What do the numbers mean and how can the average person understand them?
That’s exactly what three Cornell Summer Research Institute (CSRI) students set out to discover as they dove into three datasets on topics ranging from crime to rivers and archaeological pottery.
“It’s well known at this point that we are getting to a point where we have too much data to analyze,” said Assistant Professor of Statistics Tyler George. “Ten years ago there was a lot of data available, but you often had to pay for it, ask for it, or collect it yourself. Nowadays there’s so much being posted online. We have all this data and much of it isn’t organized or usable to the general public.”
That’s no problem for senior Brian Cochran and juniors Emma Jobe and Ashley Mink. They each selected a dataset to focus on for the eight weeks of CSRI, exploring the data to provide new answers to questions.
Projects
Cochran, a triple major in computer science, mathematics, and data science, teamed up with a Coe College chemistry professor, Marty St. Clair, to analyze the chemical concentrations in water samples St. Clair’s teams of students have been collecting from Iowa watersheds since 2002. He’s building an online dashboard that will be accessible to anyone.
“Some people who might be interested in this dashboard are people working in agriculture because agriculture has a pretty big effect on water quality and the creeks we are studying, people who are working in water treatment, or anyone just interested in learning a little bit more about watersheds,” Cochran said.
Mink, a business analytics and Spanish double major, is working alongside a nonprofit, both trying to better understand the same criminal justice data for the state of Minnesota. She will also create a public dashboard to make historical crime data easily accessible and understandable.
“For example, we are breaking down the crime rates in Hennepin County–where Minneapolis and St. Paul are located–by sex and race. We’re also looking at types of offenses such as those against person and property,” Mink said. “We found that across all of Minnesota, for the most part, property crimes had the largest incarceration rate.”
Jobe, a statistics major, is exploring data for Cornell’s William Deskin Professor of Chemistry Cindy Strong who has a long-running research project to understand the chemical composition of archaeological pottery pieces from 1,000 years ago.
“I think it’s interesting that just using chemistry and statistics you can make conclusions about ancient communities,” Jobe said.
Outcomes
The students met with George each day for an hour or two but did a lot of the research by themselves. They used statistical software, R, which is free and open source. Along with learning Python, statistics and data science majors all graduate with knowledge of how to use these two tools, which they’ll likely need for future jobs within their fields of study.
George says CSRI helps build problem-solving skills and sets them up for success after graduation.
“There’s a lot of research that supports that undergraduate research, undergraduate opportunities like this, are one of the largest components for student success after college,” George said. “There’s nothing better than actually getting to do something very similar to what you might do after graduation. It also helps students decide what their futures will hold.”
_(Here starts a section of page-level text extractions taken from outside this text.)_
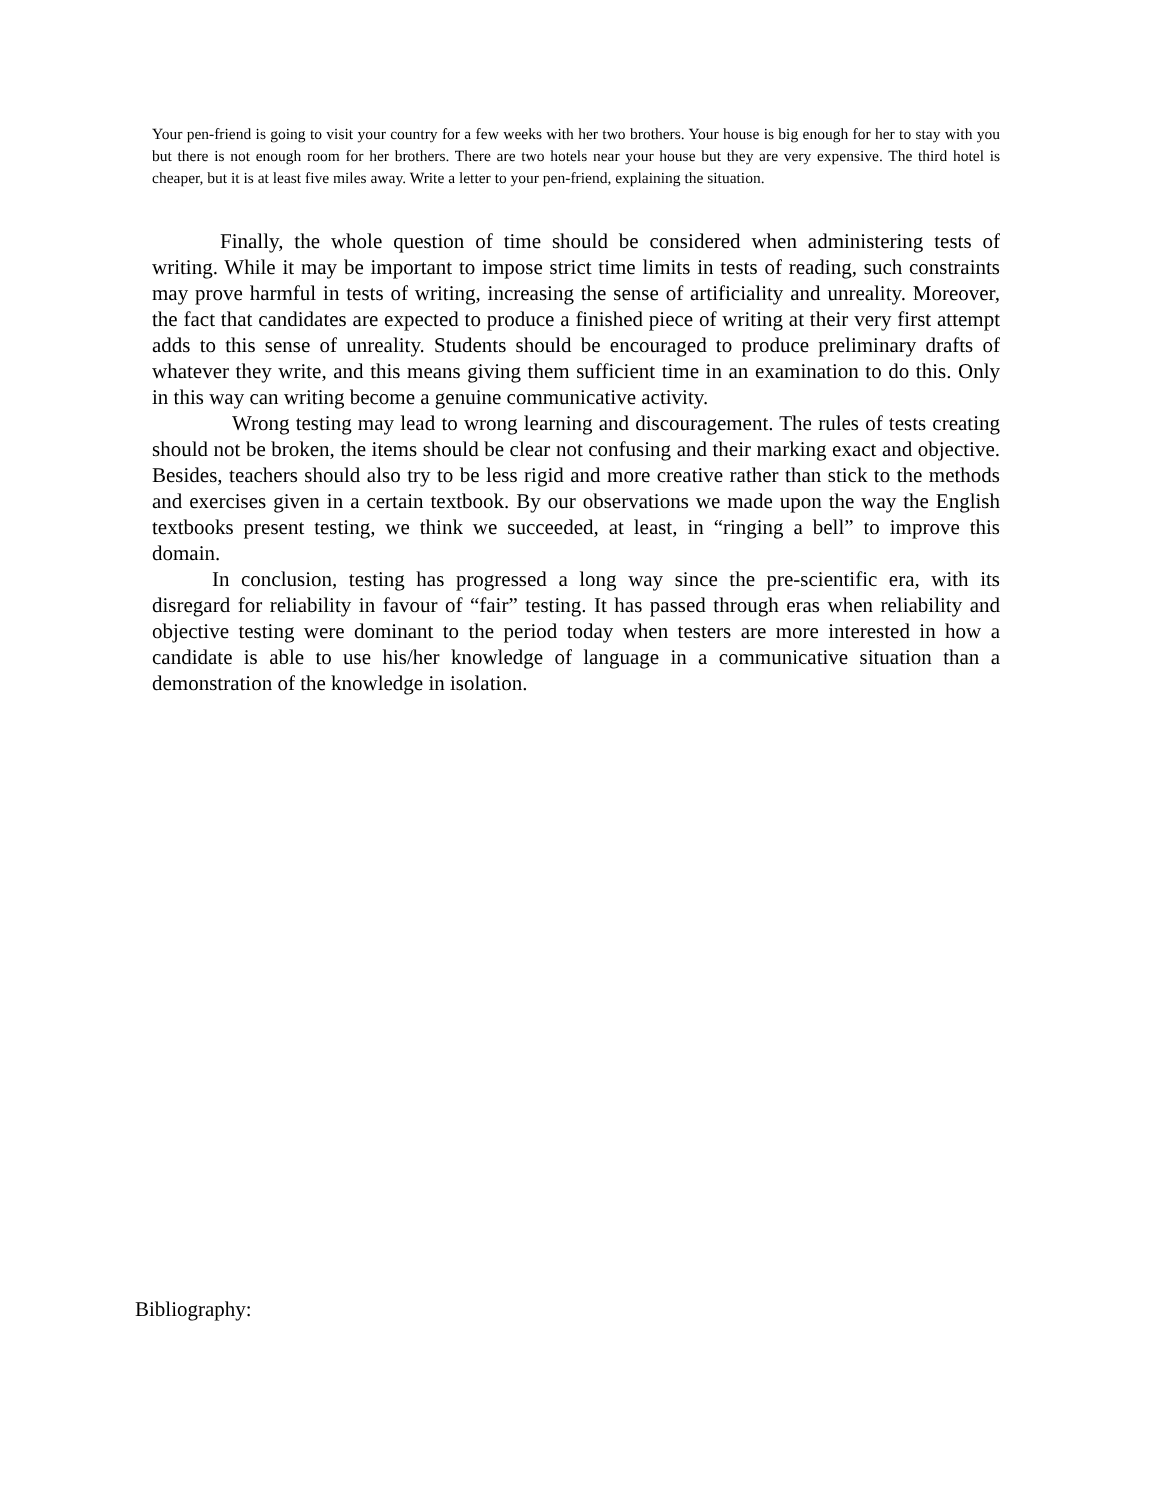Your pen-friend is going to visit your country for a few weeks with her two brothers. Your house is big enough for her to stay with you but there is not enough room for her brothers. There are two hotels near your house but they are very expensive. The third hotel is cheaper, but it is at least five miles away. Write a letter to your pen-friend, explaining the situation.
Finally, the whole question of time should be considered when administering tests of writing. While it may be important to impose strict time limits in tests of reading, such constraints may prove harmful in tests of writing, increasing the sense of artificiality and unreality. Moreover, the fact that candidates are expected to produce a finished piece of writing at their very first attempt adds to this sense of unreality. Students should be encouraged to produce preliminary drafts of whatever they write, and this means giving them sufficient time in an examination to do this. Only in this way can writing become a genuine communicative activity.
Wrong testing may lead to wrong learning and discouragement. The rules of tests creating should not be broken, the items should be clear not confusing and their marking exact and objective. Besides, teachers should also try to be less rigid and more creative rather than stick to the methods and exercises given in a certain textbook. By our observations we made upon the way the English textbooks present testing, we think we succeeded, at least, in “ringing a bell” to improve this domain.
In conclusion, testing has progressed a long way since the pre-scientific era, with its disregard for reliability in favour of “fair” testing. It has passed through eras when reliability and objective testing were dominant to the period today when testers are more interested in how a candidate is able to use his/her knowledge of language in a communicative situation than a demonstration of the knowledge in isolation.
Bibliography: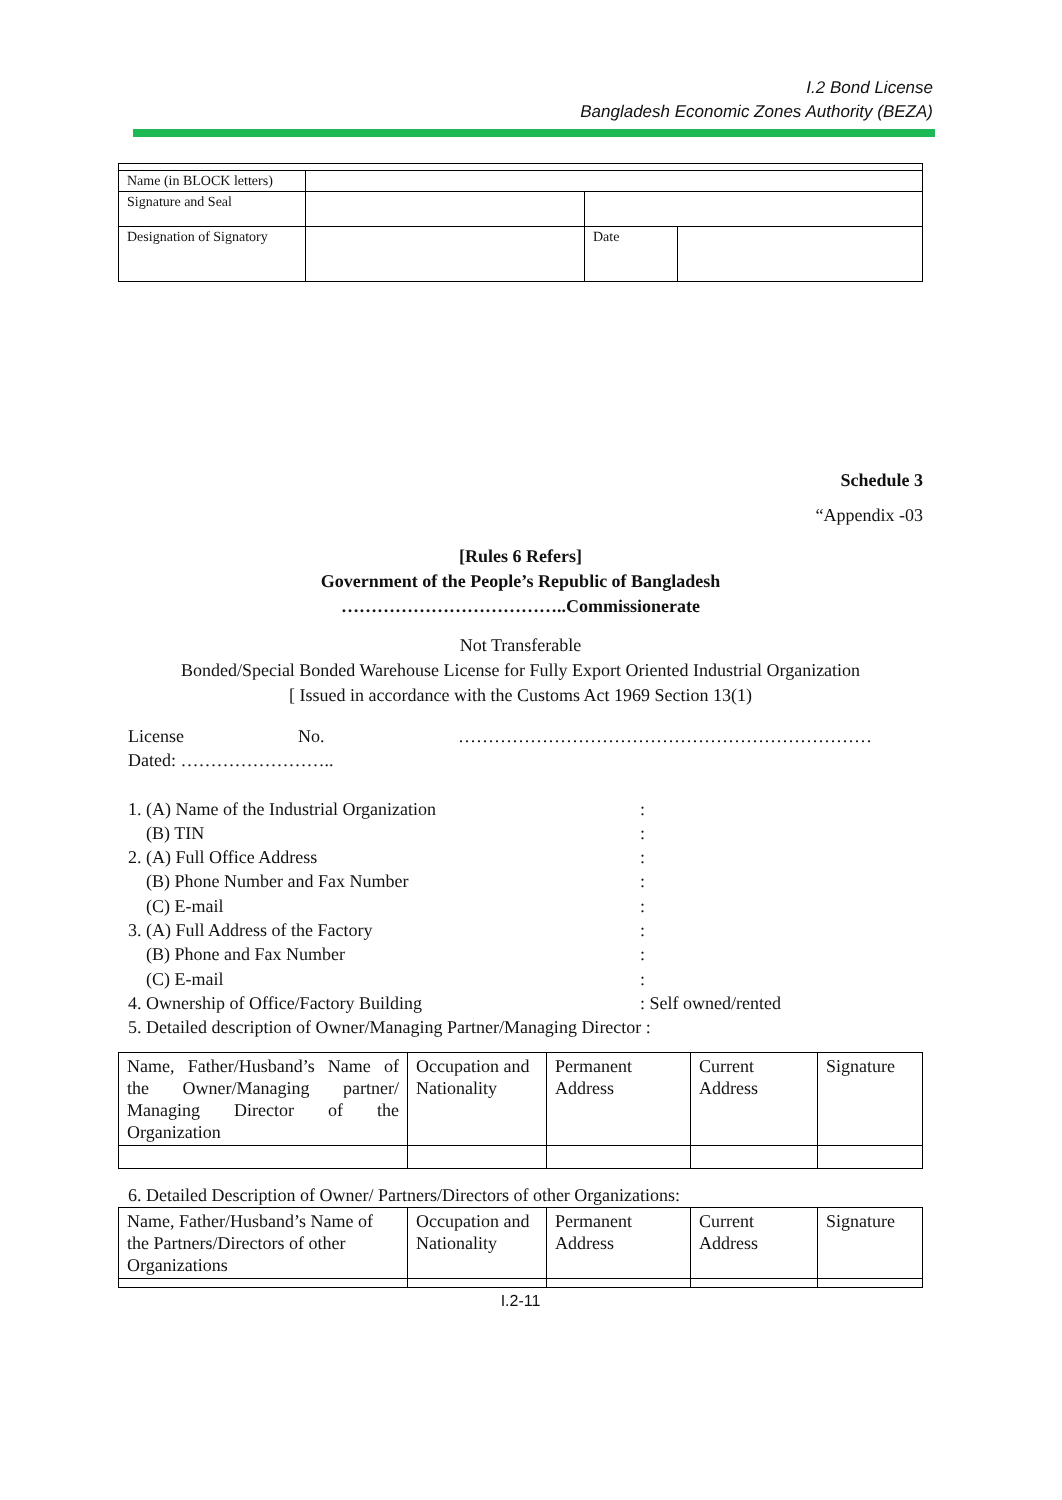I.2 Bond License
Bangladesh Economic Zones Authority (BEZA)
| Name (in BLOCK letters) | | | |
| Signature and Seal | | | |
| Designation of Signatory | | Date | |
Schedule 3
“Appendix -03
[Rules 6 Refers]
Government of the People’s Republic of Bangladesh
………………………………..Commissionerate
Not Transferable
Bonded/Special Bonded Warehouse License for Fully Export Oriented Industrial Organization
[ Issued in accordance with the Customs Act 1969 Section 13(1)
License No. ……………………………………………………………
Dated: ……………………..
1. (A) Name of the Industrial Organization:
(B) TIN:
2. (A) Full Office Address:
(B) Phone Number and Fax Number:
(C) E-mail:
3. (A) Full Address of the Factory:
(B) Phone and Fax Number:
(C) E-mail:
4. Ownership of Office/Factory Building: Self owned/rented
5. Detailed description of Owner/Managing Partner/Managing Director :
| Name, Father/Husband’s Name of the Owner/Managing partner/ Managing Director of the Organization | Occupation and Nationality | Permanent Address | Current Address | Signature |
6. Detailed Description of Owner/ Partners/Directors of other Organizations:
| Name, Father/Husband’s Name of the Partners/Directors of other Organizations | Occupation and Nationality | Permanent Address | Current Address | Signature |
I.2-11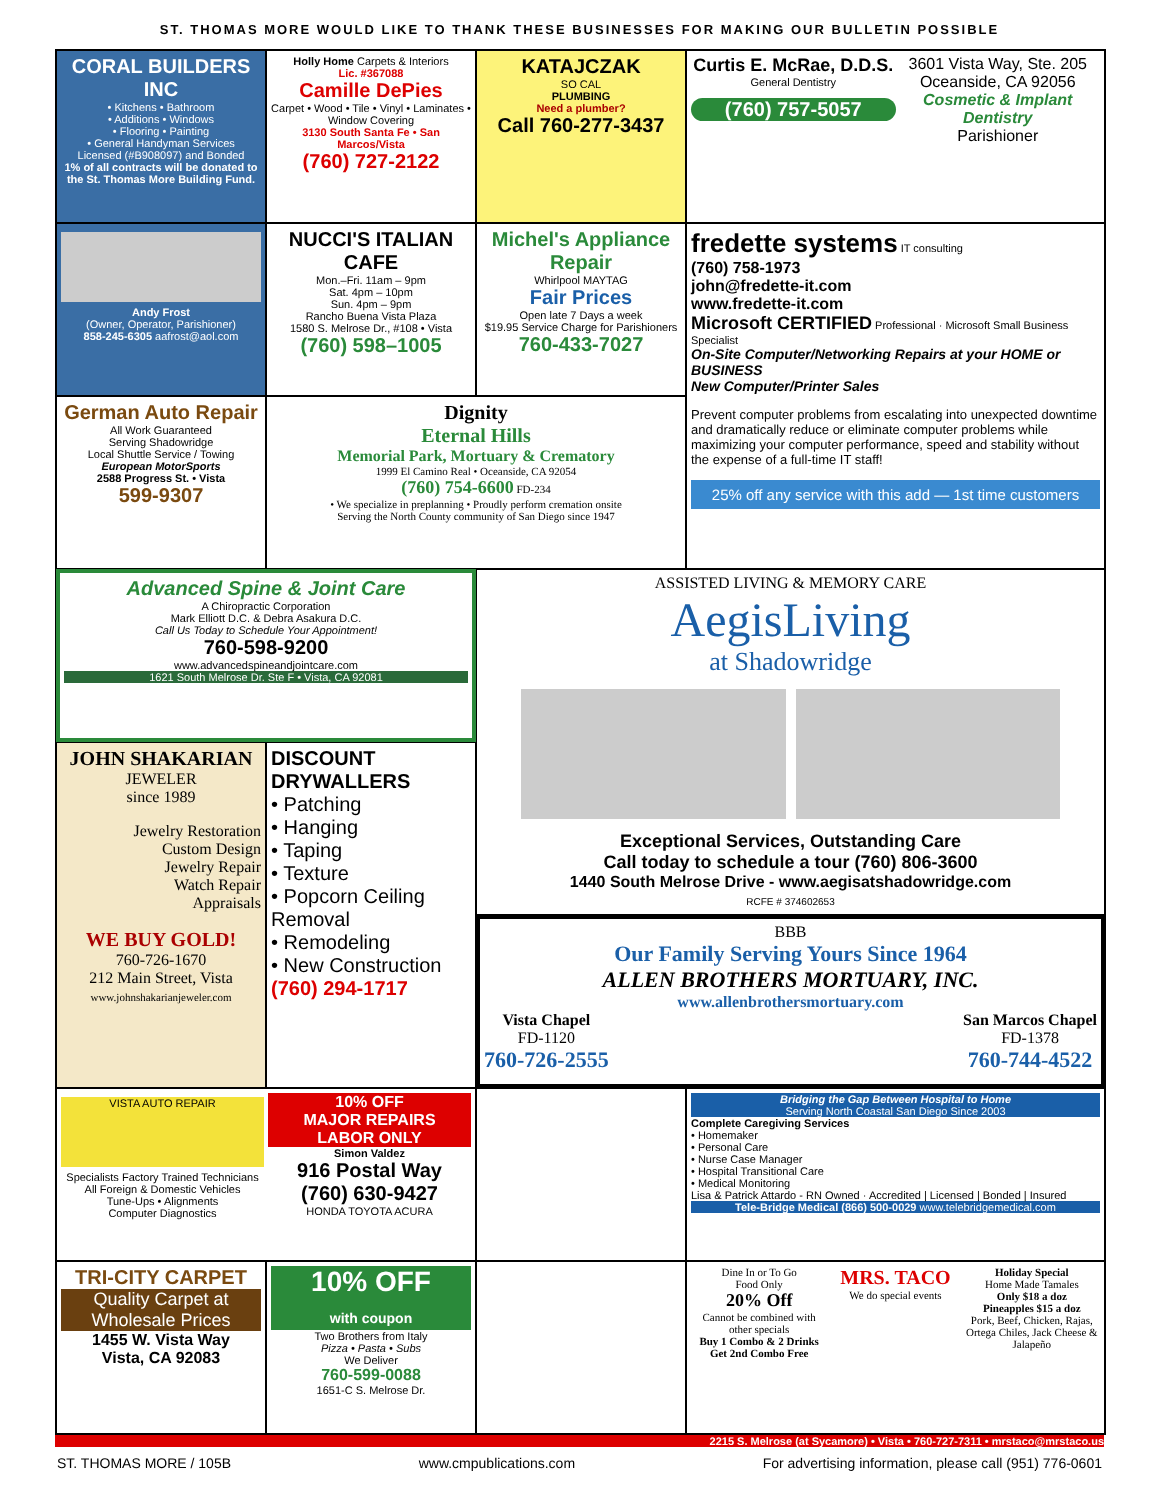ST. THOMAS MORE WOULD LIKE TO THANK THESE BUSINESSES FOR MAKING OUR BULLETIN POSSIBLE
CORAL BUILDERS INC
• Kitchens • Bathroom
• Additions • Windows
• Flooring • Painting
• General Handyman Services
Licensed (#B908097) and Bonded
1% of all contracts will be donated to the St. Thomas More Building Fund.
Holly Home Carpets & Interiors
Lic. #367088
Camille DePies
Carpet • Wood • Tile • Vinyl • Laminates • Window Covering
3130 South Santa Fe • San Marcos/Vista
(760) 727-2122
KATAJCZAK
SO CAL
PLUMBING
Need a plumber?
Call 760-277-3437
Curtis E. McRae, D.D.S.
General Dentistry
(760) 757-5057
3601 Vista Way, Ste. 205
Oceanside, CA 92056
Cosmetic & Implant Dentistry
Parishioner
Andy Frost
(Owner, Operator, Parishioner)
858-245-6305 aafrost@aol.com
NUCCI'S ITALIAN CAFE
Mon.–Fri. 11am – 9pm
Sat. 4pm – 10pm
Sun. 4pm – 9pm
Rancho Buena Vista Plaza
1580 S. Melrose Dr., #108 • Vista
(760) 598–1005
Michel's Appliance Repair
Whirlpool MAYTAG
Fair Prices
Open late 7 Days a week
$19.95 Service Charge for Parishioners
760-433-7027
fredette systems IT consulting
(760) 758-1973
john@fredette-it.com
www.fredette-it.com
Microsoft CERTIFIED Professional · Microsoft Small Business Specialist
On-Site Computer/Networking Repairs at your HOME or BUSINESS
New Computer/Printer Sales
Prevent computer problems from escalating into unexpected downtime and dramatically reduce or eliminate computer problems while maximizing your computer performance, speed and stability without the expense of a full-time IT staff!
25% off any service with this add — 1st time customers
German Auto Repair
All Work Guaranteed
Serving Shadowridge
Local Shuttle Service / Towing
European MotorSports
2588 Progress St. • Vista
599-9307
Dignity
Eternal Hills
Memorial Park, Mortuary & Crematory
1999 El Camino Real • Oceanside, CA 92054
(760) 754-6600 FD-234
• We specialize in preplanning • Proudly perform cremation onsite
Serving the North County community of San Diego since 1947
Advanced Spine & Joint Care
A Chiropractic Corporation
Mark Elliott D.C. & Debra Asakura D.C.
Call Us Today to Schedule Your Appointment!
760-598-9200
www.advancedspineandjointcare.com
1621 South Melrose Dr. Ste F • Vista, CA 92081
ASSISTED LIVING & MEMORY CARE
AegisLiving
at Shadowridge
Exceptional Services, Outstanding Care
Call today to schedule a tour (760) 806-3600
1440 South Melrose Drive - www.aegisatshadowridge.com
RCFE # 374602653
JOHN SHAKARIAN
JEWELER
since 1989
Jewelry Restoration
Custom Design
Jewelry Repair
Watch Repair
Appraisals
WE BUY GOLD!
760-726-1670
212 Main Street, Vista
www.johnshakarianjeweler.com
DISCOUNT DRYWALLERS
• Patching
• Hanging
• Taping
• Texture
• Popcorn Ceiling Removal
• Remodeling
• New Construction
(760) 294-1717
BBB
Our Family Serving Yours Since 1964
ALLEN BROTHERS MORTUARY, INC.
www.allenbrothersmortuary.com
Vista Chapel
FD-1120
760-726-2555
San Marcos Chapel
FD-1378
760-744-4522
VISTA AUTO REPAIR
Specialists Factory Trained Technicians
All Foreign & Domestic Vehicles
Tune-Ups • Alignments
Computer Diagnostics
10% OFF
MAJOR REPAIRS
LABOR ONLY
Simon Valdez
916 Postal Way
(760) 630-9427
HONDA TOYOTA ACURA
Bridging the Gap Between Hospital to Home
Serving North Coastal San Diego Since 2003
Complete Caregiving Services
• Homemaker
• Personal Care
• Nurse Case Manager
• Hospital Transitional Care
• Medical Monitoring
Lisa & Patrick Attardo - RN Owned · Accredited | Licensed | Bonded | Insured
Tele-Bridge Medical (866) 500-0029 www.telebridgemedical.com
TRI-CITY CARPET
Quality Carpet at Wholesale Prices
1455 W. Vista Way
Vista, CA 92083
10% OFF
with coupon
Two Brothers from Italy
Pizza • Pasta • Subs
We Deliver
760-599-0088
1651-C S. Melrose Dr.
Dine In or To Go
Food Only
20% Off
Cannot be combined with other specials
Buy 1 Combo & 2 Drinks
Get 2nd Combo Free
MRS. TACO
We do special events
Holiday Special
Home Made Tamales
Only $18 a doz
Pineapples $15 a doz
Pork, Beef, Chicken, Rajas, Ortega Chiles, Jack Cheese & Jalapeño
2215 S. Melrose (at Sycamore) • Vista • 760-727-7311 • mrstaco@mrstaco.us
ST. THOMAS MORE / 105B www.cmpublications.com For advertising information, please call (951) 776-0601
Mink, whose dream job is working for the FBI, says she’s learned a lot from her peers and her professor.
“I’d also be interested in doing data science and data research and data entry and things like that,” Mink said. “I thought this would be a really good opportunity to see if that is the path I would like to go down. I’ve come to the conclusion that I think it is.”
This was one of many research projects that unfolded on the Cornell College campus. Fifty-one students and 19 faculty members collaborated on intensive research projects across the liberal arts disciplines during the eight weeks of CSRI.